It's been quite a week, both celestially and terrestrially, for spectacular sights. After reading this article in The Washington Post yesterday, I headed outside last night, soon after sunset. Even in our light polluted skies, I could see the sliver of moon, the brightness of Jupiter nearby, with Venus beaming steadily above them.
I made my spouse come outside to look. I got the camera and experimented with the night setting.
The night setting does expand the light and sometimes makes lit objects blurry, smeary, or jagged looking. So, the planets expand into smears, instead of bright dots, the moon looks half full, instead of a sliver. But you get the idea.
But how about here on earth? If you live in the right part of the world, you're enjoying cherry blossoms. Down here in South Florida, we have the yellow tab tree which has burst into full, buttery bloom.
I remember the first year down here, where these unremarkable trees suddenly flowered. I asked my coworkers what they were, and they didn't know, and furthermore, seemed surprised that I was so enchanted.
The other morning, I saw one of the trees in full bloom, and a man beneath it, gazing up into its flowers.
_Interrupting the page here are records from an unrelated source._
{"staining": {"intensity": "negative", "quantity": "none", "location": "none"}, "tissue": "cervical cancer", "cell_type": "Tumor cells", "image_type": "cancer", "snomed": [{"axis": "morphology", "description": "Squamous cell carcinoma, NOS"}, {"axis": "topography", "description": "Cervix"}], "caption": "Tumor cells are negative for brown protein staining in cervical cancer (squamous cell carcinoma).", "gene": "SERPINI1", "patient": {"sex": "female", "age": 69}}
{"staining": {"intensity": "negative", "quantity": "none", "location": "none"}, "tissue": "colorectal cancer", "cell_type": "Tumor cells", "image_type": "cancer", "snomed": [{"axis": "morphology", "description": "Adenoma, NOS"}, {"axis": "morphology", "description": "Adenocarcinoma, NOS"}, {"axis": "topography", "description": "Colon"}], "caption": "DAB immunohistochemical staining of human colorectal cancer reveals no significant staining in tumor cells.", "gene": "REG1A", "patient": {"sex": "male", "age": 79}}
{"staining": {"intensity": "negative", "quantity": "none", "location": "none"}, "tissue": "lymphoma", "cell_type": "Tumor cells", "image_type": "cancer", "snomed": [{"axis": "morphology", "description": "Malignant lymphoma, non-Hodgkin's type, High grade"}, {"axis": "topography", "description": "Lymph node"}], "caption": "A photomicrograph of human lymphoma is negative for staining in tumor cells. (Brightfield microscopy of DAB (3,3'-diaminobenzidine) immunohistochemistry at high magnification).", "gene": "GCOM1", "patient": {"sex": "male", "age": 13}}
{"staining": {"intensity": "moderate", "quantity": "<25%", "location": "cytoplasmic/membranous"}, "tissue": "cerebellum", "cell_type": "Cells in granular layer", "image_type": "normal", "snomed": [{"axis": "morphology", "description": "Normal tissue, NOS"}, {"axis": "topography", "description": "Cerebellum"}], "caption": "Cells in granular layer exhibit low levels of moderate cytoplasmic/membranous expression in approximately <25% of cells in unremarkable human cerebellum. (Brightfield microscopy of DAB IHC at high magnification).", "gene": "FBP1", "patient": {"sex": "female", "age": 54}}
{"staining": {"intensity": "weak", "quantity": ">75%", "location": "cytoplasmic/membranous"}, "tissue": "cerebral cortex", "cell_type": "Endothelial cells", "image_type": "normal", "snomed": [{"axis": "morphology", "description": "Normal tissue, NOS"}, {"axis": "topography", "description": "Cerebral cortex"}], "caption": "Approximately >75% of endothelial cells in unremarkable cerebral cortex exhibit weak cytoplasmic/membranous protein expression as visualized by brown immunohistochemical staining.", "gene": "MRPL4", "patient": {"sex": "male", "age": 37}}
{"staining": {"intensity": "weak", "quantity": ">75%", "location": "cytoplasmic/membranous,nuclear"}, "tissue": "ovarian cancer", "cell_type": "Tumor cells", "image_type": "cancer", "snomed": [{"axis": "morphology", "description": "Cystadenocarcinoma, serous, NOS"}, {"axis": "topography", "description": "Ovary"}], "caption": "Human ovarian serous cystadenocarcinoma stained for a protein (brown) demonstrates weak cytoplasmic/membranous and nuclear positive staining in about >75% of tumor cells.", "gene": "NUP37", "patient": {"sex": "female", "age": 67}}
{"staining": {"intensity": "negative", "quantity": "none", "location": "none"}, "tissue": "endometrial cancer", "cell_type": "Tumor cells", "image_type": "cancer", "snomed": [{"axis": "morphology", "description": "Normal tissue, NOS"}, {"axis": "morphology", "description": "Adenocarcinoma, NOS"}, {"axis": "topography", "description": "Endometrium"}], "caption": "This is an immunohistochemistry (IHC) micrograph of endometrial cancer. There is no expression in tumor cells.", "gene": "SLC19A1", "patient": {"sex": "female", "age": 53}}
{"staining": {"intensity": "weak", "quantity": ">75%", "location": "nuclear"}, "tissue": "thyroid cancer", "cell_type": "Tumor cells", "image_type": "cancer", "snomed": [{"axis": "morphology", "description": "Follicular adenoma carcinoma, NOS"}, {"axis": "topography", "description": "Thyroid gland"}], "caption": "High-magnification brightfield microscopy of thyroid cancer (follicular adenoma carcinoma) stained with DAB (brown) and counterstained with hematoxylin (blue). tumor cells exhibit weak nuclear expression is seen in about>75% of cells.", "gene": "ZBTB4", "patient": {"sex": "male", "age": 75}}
He stood there for several minutes--maybe for even longer, since I drove away, and he was still staring up.
I don't have any pictures of my own for yellow tab trees, but if you go here, you'll see plenty.
I feel like I spend much of my life indoors, staring at screens. And it's not just me: "Owen Gingerich, a professor emeritus of astronomy at the Harvard-Smithsonian Center for Astrophysics, said that the spectacle in the western sky is so beguiling that 'even our graduate students are aware of what’s happening.' That’s an inside joke because graduate students in astronomy do all their work now on computers and with equations and don’t spend a lot of time acting like Galileo and looking through telescopes" (from The Washington Post article link above).
It's good to get out, to remember the enchantments of nature.